[Exercise materials — start]
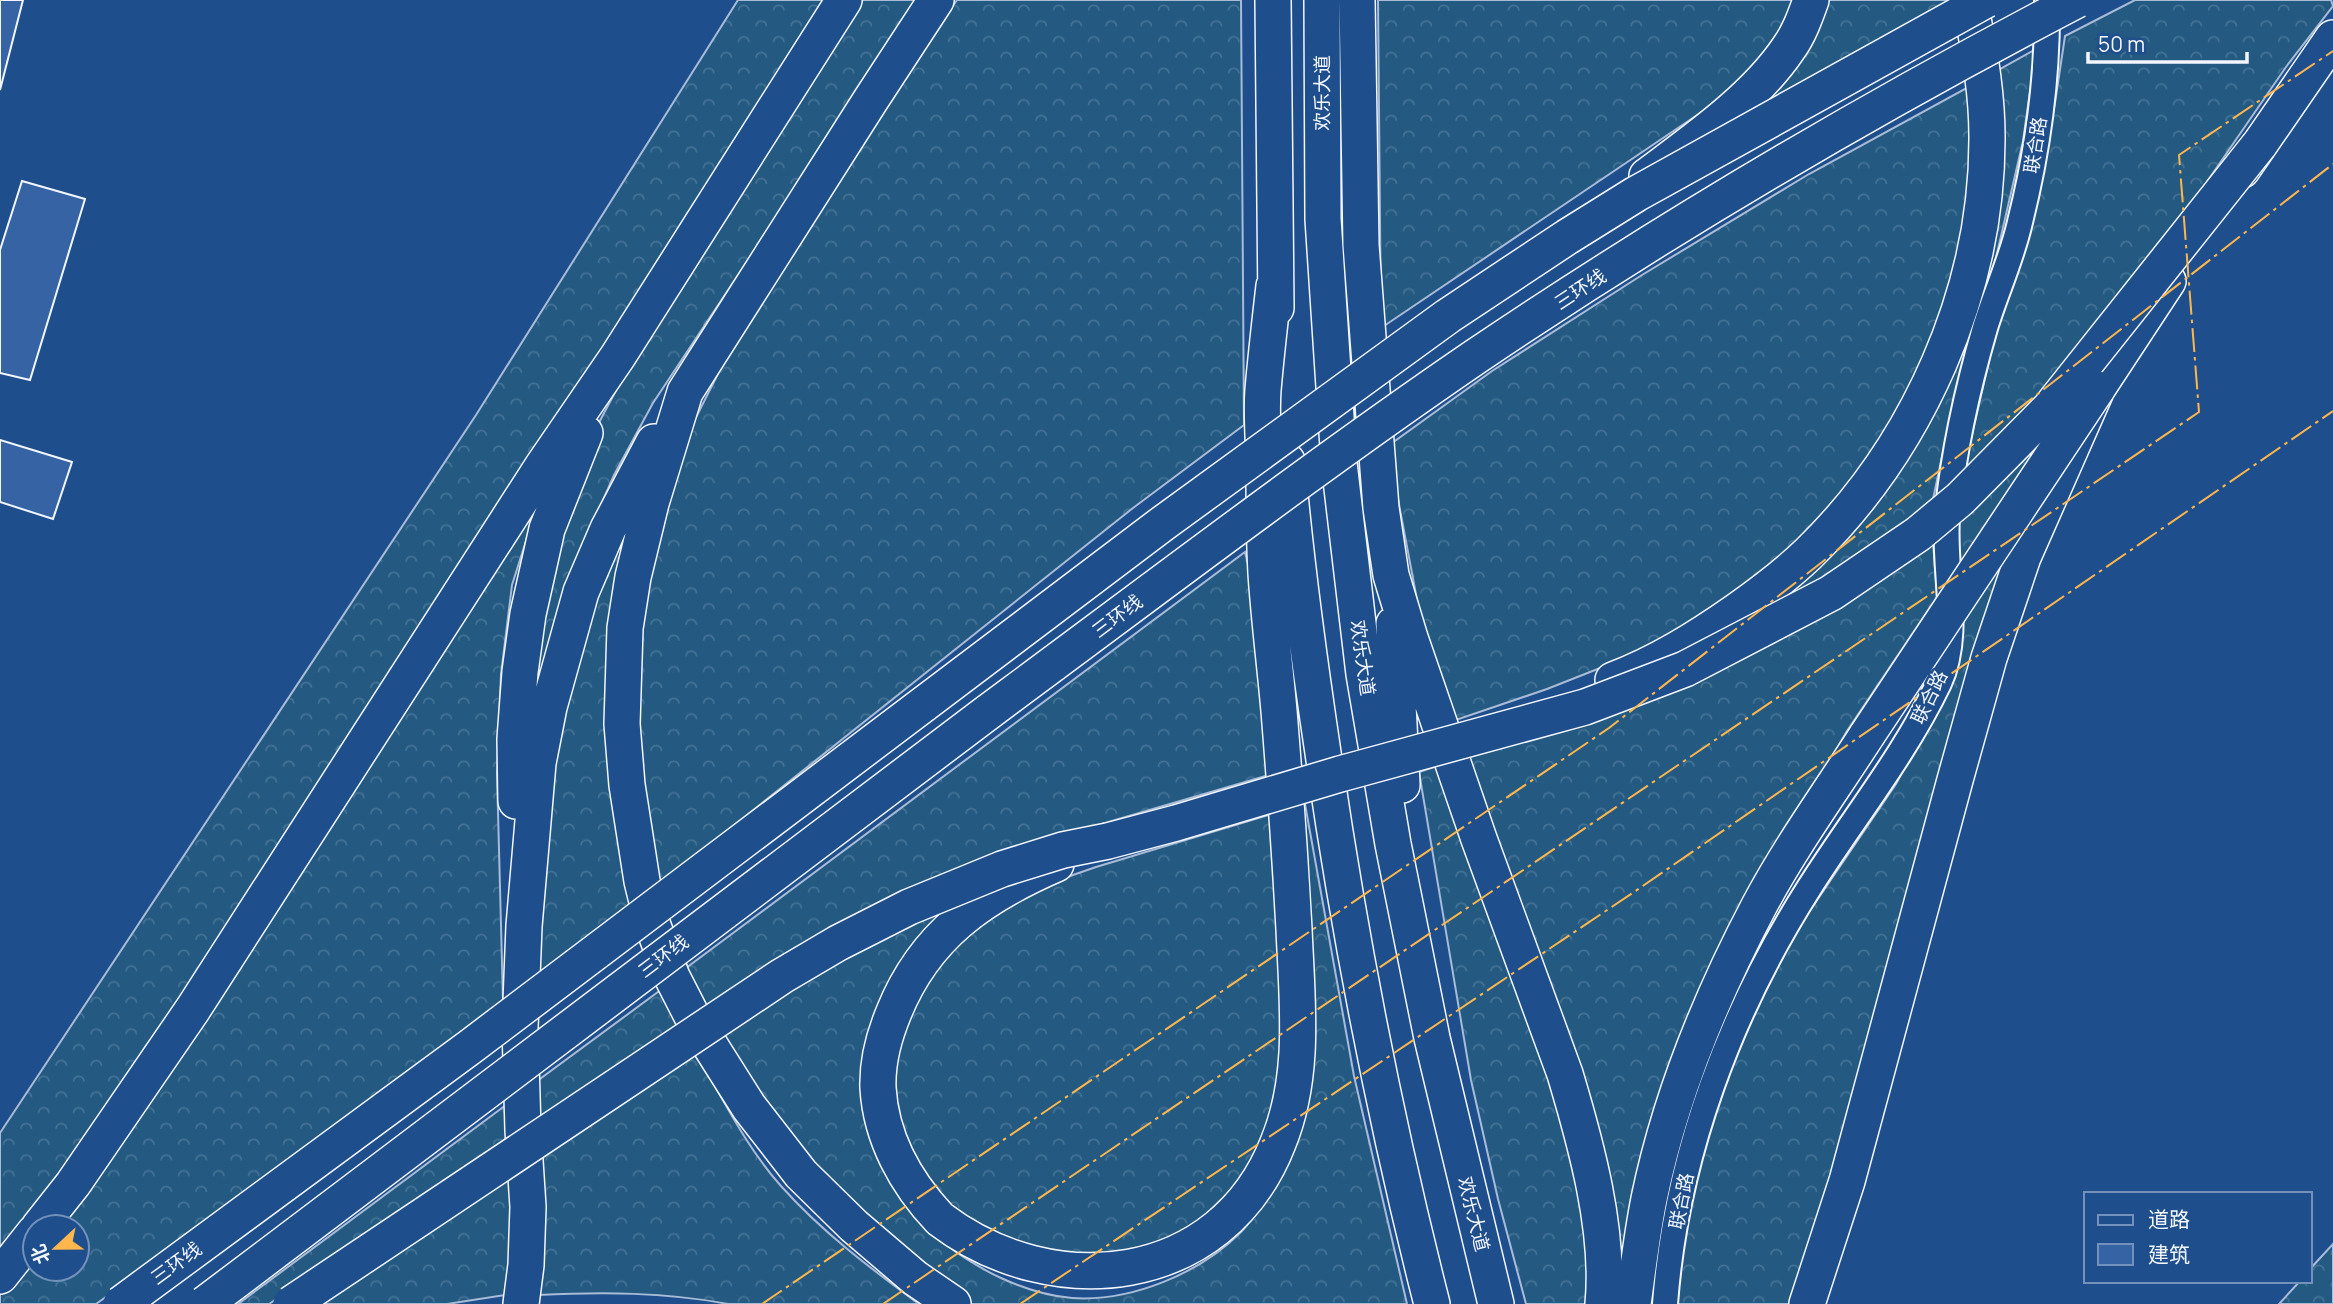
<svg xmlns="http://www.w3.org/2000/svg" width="2333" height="1304" font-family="Manrope,'Noto Sans SC',sans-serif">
  <defs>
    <pattern id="forest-crowns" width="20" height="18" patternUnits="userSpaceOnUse" patternTransform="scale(1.75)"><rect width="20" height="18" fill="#245a82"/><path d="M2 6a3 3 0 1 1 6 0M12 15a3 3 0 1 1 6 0" fill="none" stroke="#447295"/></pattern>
  </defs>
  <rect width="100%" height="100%" fill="#1f4e8c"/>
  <path fill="url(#forest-crowns)" stroke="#a8bbd7" stroke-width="2" d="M 738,0 L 826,0 L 289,844 L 0,1259 L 0,1133 L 476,415 Z
    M 863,0 L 921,0 L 653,403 L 614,475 L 593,523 L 524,724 L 535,620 L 594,432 L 629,366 Z
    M 957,0 L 1241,0 L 1244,425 L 1133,508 L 654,889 L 638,785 L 640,620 L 685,439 L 727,356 L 883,107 Z
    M 1378,0 L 1796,0 C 1772,47 1752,71 1712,105 L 1381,328 Z
    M 1829,0 L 1951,0 L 1766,103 L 1765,99 L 1808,46 Z
    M 2135,0 L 2331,0 L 2333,6 L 2286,67 L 2193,202 L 2081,352 L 1962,478 L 1992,348 L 2035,202 L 2055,103 L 2065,36 Z
    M 2036,49 L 2023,141 L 1989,288 L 1947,433 L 1932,504 L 1879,546 L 1762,612 L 1951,359 L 1995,72 Z
    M 1974,84 L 1971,204 L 1943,311 L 1895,423 L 1792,555 L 1681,628 L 1623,659 L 1547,689 L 1450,722 L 1418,605 L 1388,446 L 1492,371 L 1642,275 L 1809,174 Z
    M 2031,449 L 2036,454 L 1958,570 L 1957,519 Z
    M 634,505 L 632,903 L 531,981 L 545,785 L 602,576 Z
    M 523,515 L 533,519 L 512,585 L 501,674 L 497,774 L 503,1001 L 187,1239 L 96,1304 L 0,1304 L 0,1291 L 35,1248 L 35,1269 L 77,1269 L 77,1227 L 51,1227 Z
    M 2014,534 L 1812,1247 L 1791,1304 L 1677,1304 L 1680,1265 L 1694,1184 L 1705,1142 L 1731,1069 L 1759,1002 L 1794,934 L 1896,784 L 1949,684 L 1962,615 Z
    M 1933,541 L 1937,597 L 1847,731 L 1777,851 L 1625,1281 L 1462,759 Z
    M 1245,552 L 1251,576 L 1269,775 L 1105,823 L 1006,856 L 703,1010 L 682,971 Z
    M 1440,765 L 1567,1132 L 1588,1246 L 1588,1304 L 1526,1304 L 1498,1199 L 1471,1080 L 1419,772 Z
    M 1305,804 L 1354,1076 L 1407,1304 L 970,1304 L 814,1169 L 719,1034 L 830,963 L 948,905 L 870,1037 C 886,1087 903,1138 919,1189 C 923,1200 928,1225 935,1234 C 948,1249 983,1270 1001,1278 C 1023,1288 1048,1296 1072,1298 C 1132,1302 1200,1273 1241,1232 C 1255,1218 1265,1200 1275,1184 L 1294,807 Z
    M 1272,814 L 1284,971 L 1283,1085 L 1255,1167 L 1168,1251 L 1024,1259 L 972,1232 L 920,1176 L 894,1108 L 896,1061 L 902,1036 L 919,988 L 981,918 L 1050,883 L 1096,867 Z
    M 662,989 L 681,1025 L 535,1127 L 529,1087 Z
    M 695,1051 C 722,1097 746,1147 781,1186 C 822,1232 870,1268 919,1304 L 728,1304 C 665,1292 602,1292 538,1295 L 539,1156 Z
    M 506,1105 L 512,1139 L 269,1304 L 238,1304 Z
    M 514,1173 L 512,1294 L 447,1304 L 316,1304 Z
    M 2333,1244 L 2333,1304 L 2279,1304 L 2300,1281 L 2310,1281 L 2310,1269 Z"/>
  <path fill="#3563a3" stroke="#f2f6ff" stroke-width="2" d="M 0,0 L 23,0 L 0,90 Z
    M 22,181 L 85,199 L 30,380 L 0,373 L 0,250 Z
    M 0,440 L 72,462 L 53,519 L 0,502 Z"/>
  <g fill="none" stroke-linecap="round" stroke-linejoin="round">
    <g stroke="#f2f6ff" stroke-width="28">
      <path id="minor" d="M 1665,1304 C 1676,1156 1730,1012 1809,888 C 1852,820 1904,756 1939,683 C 1962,635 1943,570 1947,518 C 1953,453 1967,390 1985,328 C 1996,292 2012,258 2020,222 C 2038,150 2048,77 2047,2"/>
    </g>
    <g stroke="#f2f6ff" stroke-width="38">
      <path id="highway" d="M 936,0 L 870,101 L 685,392 L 651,503 L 633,577 L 625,628 L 622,724 L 627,785 L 642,881 L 653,926 L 672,977 L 694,1020 L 749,1107 L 801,1174 L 854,1226 L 915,1278 L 953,1304
        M 1273,0 L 1276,308
        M 1322,0 L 1323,219 L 1339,463 L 1364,674 L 1393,844 L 1432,1038 L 1496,1304
        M 1357,0 L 1361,245 L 1381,508 L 1391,575 L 1410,638 L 1479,839 L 1565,1074 C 1586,1144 1610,1231 1603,1304
        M 2242,170 L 2333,38
        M 1647,176 C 1695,140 1754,99 1788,49 C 1799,34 1805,17 1811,0
        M 1287,461 C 1295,557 1308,652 1322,746 C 1349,934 1385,1120 1432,1304
        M 1394,624 L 1402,785
        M 1613,680 C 1658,663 1698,638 1738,610 C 1762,593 1786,575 1808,554 C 1918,447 1988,291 1987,136 C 1987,90 1979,45 1969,0
        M 516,801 L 515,739 L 520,672 L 528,614 L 547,529 L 585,433
        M 1056,864 C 982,896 925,935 894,1012 C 884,1036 877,1061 878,1088 C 881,1138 906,1183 940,1219 C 1052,1304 1221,1288 1278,1143 C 1306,1075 1297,1001 1294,929 C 1290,856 1285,784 1279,711 C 1275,665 1269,619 1266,573 C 1264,538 1264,503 1264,468 C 1264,442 1261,416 1263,390 C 1266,355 1270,321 1274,286
        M 39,1227 L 73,1184 L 193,1009 L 542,467 L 618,356 L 844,0
        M 0,1276 L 35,1232
        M 521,1304 L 526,1265 L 528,1207 L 523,1130 L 520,1028 L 524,926 L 538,763 L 549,707 L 581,592 L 608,529 L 654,442
        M 1633,1304 C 1638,1269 1642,1234 1649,1199 C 1670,1097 1711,997 1759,906 C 1791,846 1831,791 1867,735
        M 1807,1304 L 1847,1181 L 1955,780 L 1989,658 L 2023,557 L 2097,389 L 2168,281"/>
    </g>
    <use href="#minor" stroke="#1f4e8c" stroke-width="24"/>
    <use href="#highway" stroke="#1f4e8c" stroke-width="35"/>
    <g stroke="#f2f6ff" stroke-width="38" stroke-linecap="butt">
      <path id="highway-bridge" d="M 1867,735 L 2097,389
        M 121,1304 L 470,1047 L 1162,524 L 1448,316 L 1567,237 L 1636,194 L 1986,0
        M 205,1304 C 474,1101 741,896 1011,695 C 1165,581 1317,465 1475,357 C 1669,226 1870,108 2077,0
        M 291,1304 L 782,976 L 838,943 L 909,907 L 1002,869 L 1063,850 L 1108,841 L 1176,823 L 1340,774 L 1585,707 L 1685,669 L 1831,593 L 1918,534 L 1960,499 L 2050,408 L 2259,145"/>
    </g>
    <use href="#highway-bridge" stroke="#1f4e8c" stroke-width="35"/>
    <path stroke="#ffb74d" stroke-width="2" stroke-dasharray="24 5 3.5 5" stroke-linecap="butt" d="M 762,1304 L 1609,728 L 2333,164
      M 883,1304 L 2199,412 L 2179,155 L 2333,51
      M 1020,1304 L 1634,892 L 2333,411"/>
  </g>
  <g text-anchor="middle" stroke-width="5" stroke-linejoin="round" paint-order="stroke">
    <g font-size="19" fill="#f2f6ff" stroke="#1f4e8c">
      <text transform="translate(1322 93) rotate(-90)" y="7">欢乐大道</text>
      <text transform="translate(2035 145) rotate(-81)" y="7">联合路</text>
      <text transform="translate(1580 289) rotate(-33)" y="7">三环线</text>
      <text transform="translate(1117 616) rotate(-37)" y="7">三环线</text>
      <text transform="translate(1363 658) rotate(82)" y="7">欢乐大道</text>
      <text transform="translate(1929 697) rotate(-64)" y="7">联合路</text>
      <text transform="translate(663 956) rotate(-37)" y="7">三环线</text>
      <text transform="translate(1681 1201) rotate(-79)" y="7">联合路</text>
      <text transform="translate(1474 1214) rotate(76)" y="7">欢乐大道</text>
      <text transform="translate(176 1263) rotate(-36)" y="7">三环线</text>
    </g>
  </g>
  <rect x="2084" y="1192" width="228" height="91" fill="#1f4e8c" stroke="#7391ba" stroke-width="2"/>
  <rect x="2098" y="1215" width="35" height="10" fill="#1f4e8c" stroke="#7391ba" stroke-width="2"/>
  <text x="2148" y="1227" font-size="21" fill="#f2f6ff">道路</text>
  <rect x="2098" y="1244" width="35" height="21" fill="#3563a3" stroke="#7391ba" stroke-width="2"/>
  <text x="2148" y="1262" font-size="21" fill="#f2f6ff">建筑</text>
  <g transform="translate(56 1248) rotate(248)"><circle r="33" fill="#1f4e8c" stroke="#7391ba" stroke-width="2"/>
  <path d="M0-5L12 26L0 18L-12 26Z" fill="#ffb74d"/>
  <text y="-10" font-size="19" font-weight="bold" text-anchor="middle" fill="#f2f6ff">北</text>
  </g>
  <path d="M2088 52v10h159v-10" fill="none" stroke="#f2f6ff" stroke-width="3.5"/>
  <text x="2098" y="52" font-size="21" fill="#f2f6ff" stroke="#1f4e8c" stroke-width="5" paint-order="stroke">50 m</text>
</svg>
[Exercise materials — finish]
• [Action item] Look through the records above and please copy every line in which the string "linejoin" occurs.

• [Written solution]
  <g fill="none" stroke-linecap="round" stroke-linejoin="round">
  <g text-anchor="middle" stroke-width="5" stroke-linejoin="round" paint-order="stroke">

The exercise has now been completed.